Is daar een andere structuur dan die met domeinen en diensten voor nodig?

“Nee hoor. Er zijn twee niveaus betekenisvol: onze zestig opleidingen en Windesheim als geheel. Dat zijn onze ‘producten’. Natuurlijk heb je een effectieve organisatie nodig, maar waar het om gaat is hoe mensen met elkaar samenwerken. Je ziet andere hogescholen steeds opnieuw het wiel uitvinden als het om de structuur gaat. Die gaan dan twee jaar verbouwen om vervolgens te constateren dat het in de nieuwe structuur ook weer gaat over samenwerking.”

Je gaat vanaf september samenwerken met een nieuw collegelid. Heb je een wensenlijstje?

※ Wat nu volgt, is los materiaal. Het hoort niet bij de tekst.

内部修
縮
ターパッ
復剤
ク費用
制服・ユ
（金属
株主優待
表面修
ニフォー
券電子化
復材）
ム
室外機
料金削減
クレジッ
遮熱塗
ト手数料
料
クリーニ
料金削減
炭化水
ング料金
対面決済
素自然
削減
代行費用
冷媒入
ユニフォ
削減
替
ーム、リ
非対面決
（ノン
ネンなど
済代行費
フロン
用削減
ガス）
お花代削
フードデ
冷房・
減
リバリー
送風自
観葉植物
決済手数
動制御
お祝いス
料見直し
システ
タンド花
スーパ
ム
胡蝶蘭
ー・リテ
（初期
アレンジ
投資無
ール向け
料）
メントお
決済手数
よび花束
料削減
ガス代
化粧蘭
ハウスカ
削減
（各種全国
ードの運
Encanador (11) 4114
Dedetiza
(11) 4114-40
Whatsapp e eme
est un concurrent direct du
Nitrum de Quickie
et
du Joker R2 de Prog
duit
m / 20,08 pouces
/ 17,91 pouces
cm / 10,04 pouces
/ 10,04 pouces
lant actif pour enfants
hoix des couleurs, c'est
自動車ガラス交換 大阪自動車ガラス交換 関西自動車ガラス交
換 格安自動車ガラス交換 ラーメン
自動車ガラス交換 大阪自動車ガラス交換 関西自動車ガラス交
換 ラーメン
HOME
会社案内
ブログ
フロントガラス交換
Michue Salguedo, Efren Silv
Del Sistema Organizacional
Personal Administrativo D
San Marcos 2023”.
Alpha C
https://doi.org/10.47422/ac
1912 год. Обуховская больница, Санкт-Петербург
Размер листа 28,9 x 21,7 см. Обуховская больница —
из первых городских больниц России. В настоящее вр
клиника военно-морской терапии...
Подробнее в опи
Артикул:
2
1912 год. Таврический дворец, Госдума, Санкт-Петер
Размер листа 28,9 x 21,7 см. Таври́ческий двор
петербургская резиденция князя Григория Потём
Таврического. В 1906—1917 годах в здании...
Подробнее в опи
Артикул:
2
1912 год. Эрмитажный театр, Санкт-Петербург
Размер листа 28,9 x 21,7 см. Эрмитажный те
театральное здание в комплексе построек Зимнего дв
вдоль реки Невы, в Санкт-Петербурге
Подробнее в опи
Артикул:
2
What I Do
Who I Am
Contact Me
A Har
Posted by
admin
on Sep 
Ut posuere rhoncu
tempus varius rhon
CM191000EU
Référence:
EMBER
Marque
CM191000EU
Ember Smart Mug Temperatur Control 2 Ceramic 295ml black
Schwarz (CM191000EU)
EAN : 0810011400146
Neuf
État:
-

“Een vrouw zou goed zijn voor de diversiteit, maar ik stel het profiel niet op en ik ga niet door de benoemingsprocedure heenlopen. Maar ik zou blij zijn met een kritische sparringpartner en iemand die complementair is aan mij, dus meer verstand heeft van financiën, bedrijfsvoering en onderwijslogistiek. In het profiel zal het wel, net als bij mijn benoeming, gaan om een schaap met zeven poten.” Glimlachend: “Ik heb er drie en als mijn nieuwe collega er ook drie heeft, kunnen we als team in ieder geval lopen.“

HANS INVERNIZZI

 

Er zijn 1 reacties op «Henk Hagoort wil scherpe discussies op Windesheim»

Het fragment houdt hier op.